Download as docx, pdf, or txt
Download as docx, pdf, or txt
You are on page 1of 4

Sophia Harrison

ENC 1102

February 23, 2016

Persona Non Grata: An Unwelcome Person

Claude McKay’s poem “Outcast” follows a basic sonnet structure, showing the speaker’s

struggle to find his place in the western world as an African American. A typical sonnet is

composed of three quatrains in which the poet establishes then explores a theme or problem; this

problem is then resolved in the final two lines, the couplet. By following this structure, readers

are able to see the problem that the speaker faces as well as the steps to solve it. Each quatrain

has a specific purpose in the development of the author’s theme of being an outcast.
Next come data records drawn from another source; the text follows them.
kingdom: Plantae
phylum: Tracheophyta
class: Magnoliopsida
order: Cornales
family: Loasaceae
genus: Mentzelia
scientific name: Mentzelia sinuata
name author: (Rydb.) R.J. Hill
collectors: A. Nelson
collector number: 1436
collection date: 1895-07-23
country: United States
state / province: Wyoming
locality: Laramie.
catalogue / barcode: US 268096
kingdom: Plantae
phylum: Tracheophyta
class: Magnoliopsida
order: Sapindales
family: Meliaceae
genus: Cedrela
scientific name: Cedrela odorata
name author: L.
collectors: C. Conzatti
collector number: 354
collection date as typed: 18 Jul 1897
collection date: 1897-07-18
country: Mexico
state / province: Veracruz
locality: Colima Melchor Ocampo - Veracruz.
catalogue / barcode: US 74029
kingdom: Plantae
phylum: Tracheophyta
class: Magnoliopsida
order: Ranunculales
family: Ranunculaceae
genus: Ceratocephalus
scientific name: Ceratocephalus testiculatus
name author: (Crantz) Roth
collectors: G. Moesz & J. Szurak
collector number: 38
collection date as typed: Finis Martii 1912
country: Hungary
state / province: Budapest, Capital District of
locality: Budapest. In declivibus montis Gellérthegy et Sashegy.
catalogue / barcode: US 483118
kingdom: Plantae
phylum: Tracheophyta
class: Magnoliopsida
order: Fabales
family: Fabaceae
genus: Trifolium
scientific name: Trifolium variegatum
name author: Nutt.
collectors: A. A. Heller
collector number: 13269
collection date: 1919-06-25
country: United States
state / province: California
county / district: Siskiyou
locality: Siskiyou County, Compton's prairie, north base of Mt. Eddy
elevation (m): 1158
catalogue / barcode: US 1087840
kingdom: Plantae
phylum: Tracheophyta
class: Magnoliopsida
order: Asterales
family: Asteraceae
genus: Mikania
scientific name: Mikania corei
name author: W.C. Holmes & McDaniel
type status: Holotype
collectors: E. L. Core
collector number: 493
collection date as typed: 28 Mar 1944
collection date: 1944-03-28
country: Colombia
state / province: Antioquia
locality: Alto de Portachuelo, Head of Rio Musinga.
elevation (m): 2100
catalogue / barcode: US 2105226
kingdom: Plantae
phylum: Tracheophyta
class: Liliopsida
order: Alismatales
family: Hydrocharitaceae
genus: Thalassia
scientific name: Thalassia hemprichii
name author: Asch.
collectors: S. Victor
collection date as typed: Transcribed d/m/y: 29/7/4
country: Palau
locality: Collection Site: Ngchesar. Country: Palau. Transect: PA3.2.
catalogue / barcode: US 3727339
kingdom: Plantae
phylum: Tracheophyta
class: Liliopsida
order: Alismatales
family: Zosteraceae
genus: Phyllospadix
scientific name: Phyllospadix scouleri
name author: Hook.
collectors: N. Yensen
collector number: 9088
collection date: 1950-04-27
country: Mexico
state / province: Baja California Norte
By McKay’s

choice of structure, he is able to show readers the speaker’s struggle to find a place for himself

“far from [his] native clime” and “out of time” (13,14).

During the initial quatrain, the speaker longs to be part of a rather magical idea of Africa,

one of “dim regions whence [his] fathers came” where his soul could “sing forgotten jungle

songs” (1, 4). The speaker has a desire to embrace his heartfelt heritage, a feeling deeply rooted

in the jungles of Africa. He shows this intangible connection to his culture by stating, “Words

felt, but never heard, my lips would frame” (3). Although he was not born and raised in Africa,

he knows that is where his humanity can be found: “My spirit, bondaged by the body, longs” (2).

His figuratively enslaved body longs to be where his spirit resides.

By the second quatrain, the speaker acknowledges that—despite his longing for the

homeland of his soul—he is inescapably a slave to America. He states, “I would go back to

darkness and to peace, / But the great western world holds me in fee” (5,6). As much as he would
like to escape to the perceived peace of his native land, he is being held back by his

“enslavement” to the western world. He knows that he “may never hope for full release” from

his commitment to this world because the speaker succumbs to its traditions: “to its alien gods I

bend my knee" (8). From this stanza, readers acknowledge that although this god is foreign to the

speaker, he realizes he must conform to the behaviors and religious traditions of his physical if

not spiritual home.

The third quatrain leaves the speaker in a transcendent limbo: “Something in me is lost,

forever lost, / Some vital thing has gone out of my heart” (9,10). This reveals a final changing

point within the speaker’s psyche; by losing faith in the recapturing of his own heritage, he is

essentially giving in to his empty American existence, losing something “vital”. The speaker not

only realizes the loss of his heritage by succumbing to the “alien gods,” but also the segregation

that separates blacks and whites during that time period again leaves him an outsider. Now “[he]

must walk the way of life a ghost / Among the sons of earth, a thing apart” (11, 12). By giving

allegiance to America, the speaker is forced to live each day for the rest of his life feeling like a

visitor—an outcast—among the white natives.

The speaker’s realization becomes evident in the ending couplet. “For I was born, far

from my native clime, / Under the white man’s menace, out of time” (13,14). The essence of his

soul is delivered in these final two lines. Many poets use the final couplet of a sonnet to clarify

the poem’s resolution; however, McKay leaves the reader unsettled. The solution to his problem

is not really a solution at all. It’s an acceptance of his plight in life as a man who does not

belong— as a man who is an outcast.

The mystical Africa that the speaker longed for in the beginning has gone from a place of

hope to a place out of reach. Because of this realization, the speaker chooses to live his life as a
“ghost,” carving out an existence in a segregated world. He must accept that he is not seen as

equal; he must accept that he is not respected; he must accept that he does not belong. The

menace he must face on a daily basis is a reality of the times in which he was born. Slavery

morphed into segregation, leaving African Americans to deal with just another form of

discrimination. Although the speaker is free, he is still set apart in a world he must navigate as a

second class citizen. In McKay’s poem “Outcast” he uses the structure to tell a story of someone

searching for his place in Africa, only to find himself struggling for his identity in America,

trapped between two worlds and not belonging to either.


Work Cited

McKay, Claude. “Outcast.” Reading Literature and Writing Arguments. Eds. Missy James

and Alan Merickel. 5th ed. Upper Saddle River: Pearson, 2013. 198. Print.